Q32 Mr. Gerry Steinberg (City of Durham): I hope so. We are told in the report that there were 63,700 cases outstanding at the appeal stage: 15,500 awaiting an adjudicator; 11,700 awaiting determination by a tribunal. Here we are again with a lack of planning, because you must have envisaged this happening, but you have not done anything about it. When you do something about it, what happens? We read on the BBC News over the weekend - I just happened to be browsing - that about 25,000 properties rented by the government to house asylum seekers are empty because of lack of tenants which is costing us - it does not say, but it was quite a considerable amount I understand. So here you are, you get on top of a problem but then you have not planned for when you are getting on top of a problem because you have made ridiculous contracts with the people who own the properties. You still have to pay them even though the properties are empty. Lack of planning again, or are you a victim of your own success?

Mr Magee: There are two issues there. I shall deal with the first one, which is about the court room capacity and planning. As John Gieve said, in answer to a different question, some things were foreseen; with the best will in the world other increases which have caused problems for the system over the last few years people would have struggled to foresee, the impact of a Kosovo or whatever. On the contrary, with the expansion of court room capacity, the expansion of judiciary to deal with the appeals, the expansion by well over 100% of numbers of interpreters needed, a tribute needs to be paid to Martin John and his staff for the way they have dealt with what was a crisis at one time and the way they have tried to plan forward for the future.

Q33 Mr. Gerry Steinberg (City of Durham): What about the houses?
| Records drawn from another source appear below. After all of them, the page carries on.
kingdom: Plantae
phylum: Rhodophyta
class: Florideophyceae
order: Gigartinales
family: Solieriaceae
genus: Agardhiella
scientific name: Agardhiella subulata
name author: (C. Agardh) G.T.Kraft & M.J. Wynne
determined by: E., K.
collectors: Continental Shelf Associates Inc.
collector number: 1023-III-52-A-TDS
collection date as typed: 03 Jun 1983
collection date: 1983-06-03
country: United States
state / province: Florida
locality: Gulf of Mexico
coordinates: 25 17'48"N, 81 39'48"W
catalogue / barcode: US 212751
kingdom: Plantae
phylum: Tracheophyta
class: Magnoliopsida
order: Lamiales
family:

Mr Gieve: When we set up NAS at the beginning in 2001, we were facing a crisis in housing people. We wanted to get them out of Dover and London and the South East. We were desperate for housing and we had to go on the open market and get it where we could. In negotiation, we obviously at that time had to choose between how much we paid on the spot market, like we do per bed for emergency accommodation, and how far we offered people the assurance of an income for several years, when you get it cheaper because they can count on it for a few years. At the moment we are a victim of our own success and we have reduced the asylum intake and backlogs by more than anyone expected a few years ago, but we are now working on re-negotiating those contracts in order to minimise the cost.

Q34 Mr. Gerry Steinberg (City of Durham): A victim of your success.

Mr Gieve: Do you think it is a success or not that asylum applications have come down? When the Prime Minister told us we had to halve the number of unfounded asylum applications, I thought that was a pretty stiff target and I think that I indeed did extremely well to do it.

Mr. Gerry Steinberg (City of Durham): Congratulations.

This is an uncorrected transcript of evidence taken in public and reported to the House. The transcript has been placed on the internet on the authority of the Committee. Neither witnesses nor Members have had the opportunity to correct the record. The transcript is not yet an approved formal record of these proceedings.